#38 should wrap recipient addresses in <>

closed-remind
nega
None
5
2007-12-10
2005-04-07
Martins Krikis
No

Just stumbled on the following problem.
I was sending to "Joe Simple <simple@foo.com>",
so mailcrypt ran it through rfc822-addresses and
asked me
Recipients: simple@foo.com
I accepted this without suspecting anything and
it encrypted. Turns out it encrypted for
bill.simple@foo.com, Joe's sibling.

So this is what I think (and it may be GPG-specific,
I have no idea how PGP works).
Because it does strip the actual email addresses
out of the To, CC, BCC lines, they should be used
with exact matching, i.e., the gpg command line
should have had "--recipient <simple@foo.com>",
not the substring-matching "--recipient simple@foo.com"
which allowed gpg to encrypt it for bill.simple@foo.com.

In other words, the following patch for mailcrypt.el
seems to fix the problem for me (and I did verify it for
multiple addresses, too):

--- mailcrypt.el.orig 2005-04-07 10:41:20.000000000 -0400
+++ mailcrypt.el 2005-04-07 10:41:49.000000000 -0400
@@ -408,7 +408,7 @@

(defsubst mc-strip-address (addr)
"Strip everything from ADDR except the basic Email
address."
- (car (rfc822-addresses addr)))
+ (concat "<" (car (rfc822-addresses addr)) ">"))

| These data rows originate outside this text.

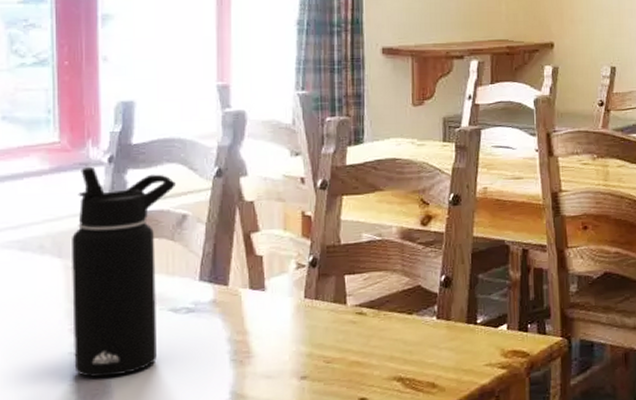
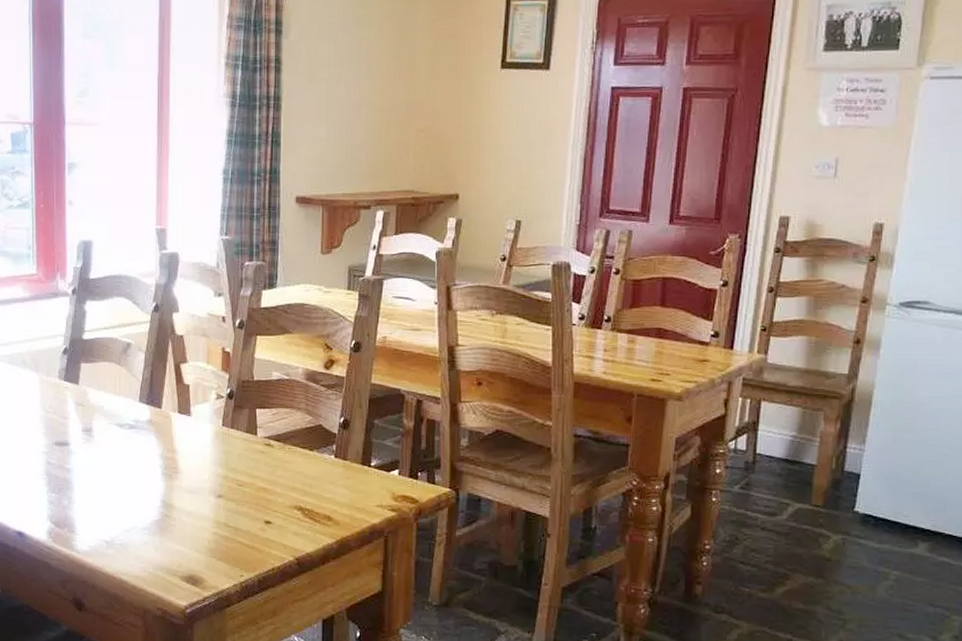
water bottle: present [72,166,175,378] -> none [45,296,122,476]

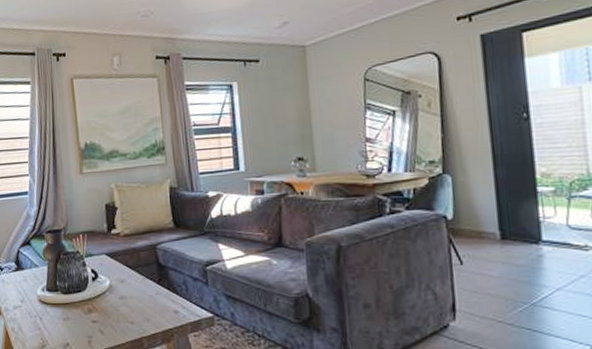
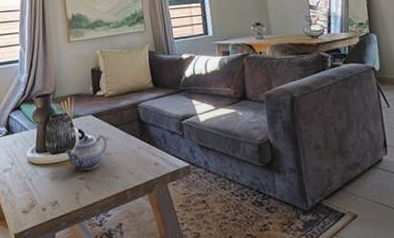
teapot: none [77,276,123,313] -> present [65,134,108,170]

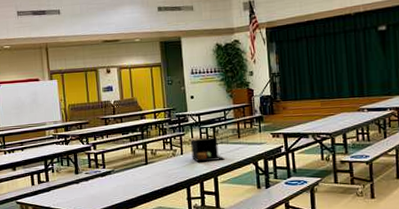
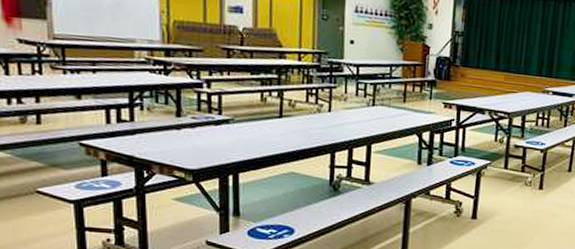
lunch box: present [191,137,225,163] -> none [342,94,383,126]

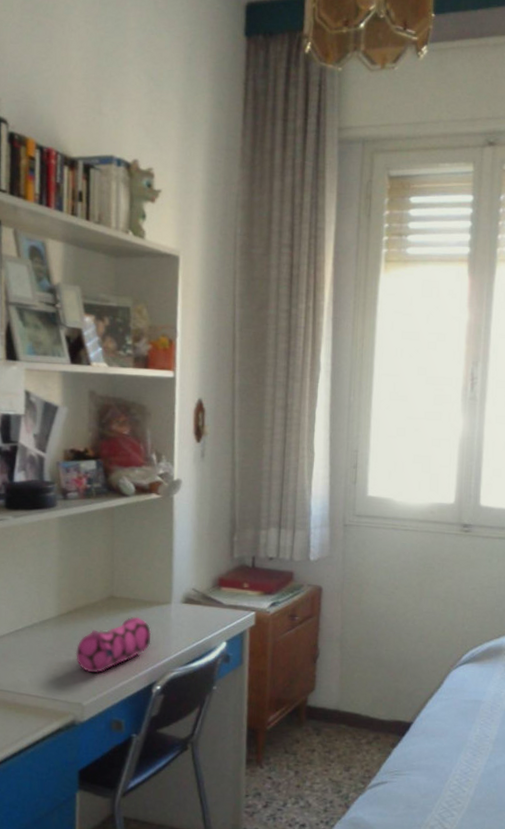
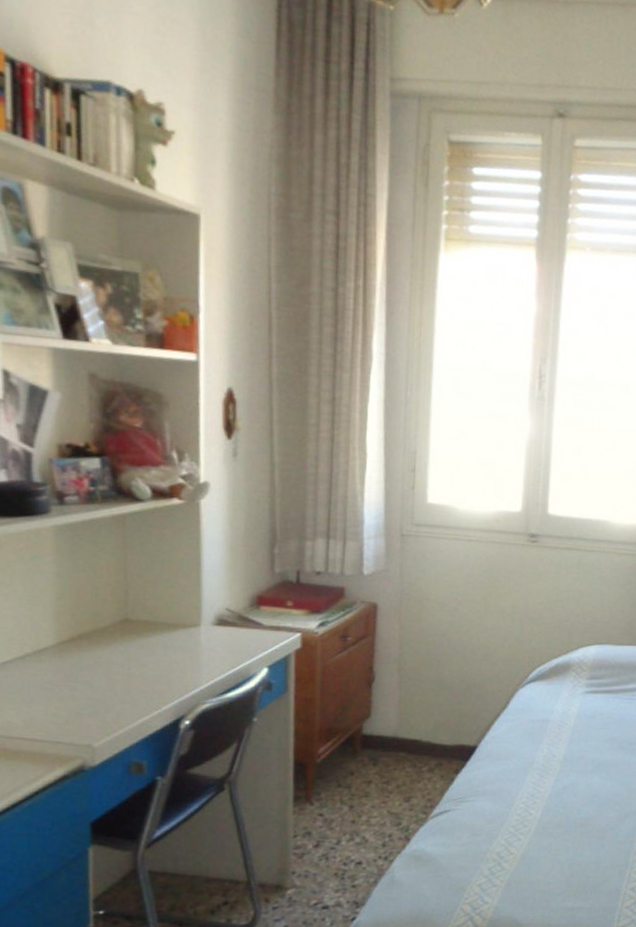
pencil case: present [75,616,152,674] -> none [81,642,177,710]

(defun mc-strip-addresses (addr-list)
"Strip everything from the addresses in ADDR-LIST
except the basic

Discussion

  • nega
    nega
    2007-11-26

    • assigned_to: nobody --> nega
    • status: open --> pending-remind
     
  • nega
    nega
    2007-11-26

    Logged In: YES
    user_id=346358
    Originator: NO

    Make sure this isn't addressed in the dev branch

     
    • status: pending-remind --> closed-remind
     
  • Logged In: YES
    user_id=1312539
    Originator: NO

    This Tracker item was closed automatically by the system. It was
    previously set to a Pending status, and the original submitter
    did not respond within 14 days (the time period specified by
    the administrator of this Tracker).

     
  • Logged In: NO

    I'm very impressed with the bug-fixing policy of this project.
    First 2 years and 8 months go buy until a bug is looked at, then
    the submitter is given an order to check the "dev branch" (which
    he/she may not and need not really know about), and then the bug
    is closed if the submitter doesn't report back in 2 weeks. Pretty
    convenient and way easier than evaluating whether a single-line
    fix that was submitted with the bug actually has some merit.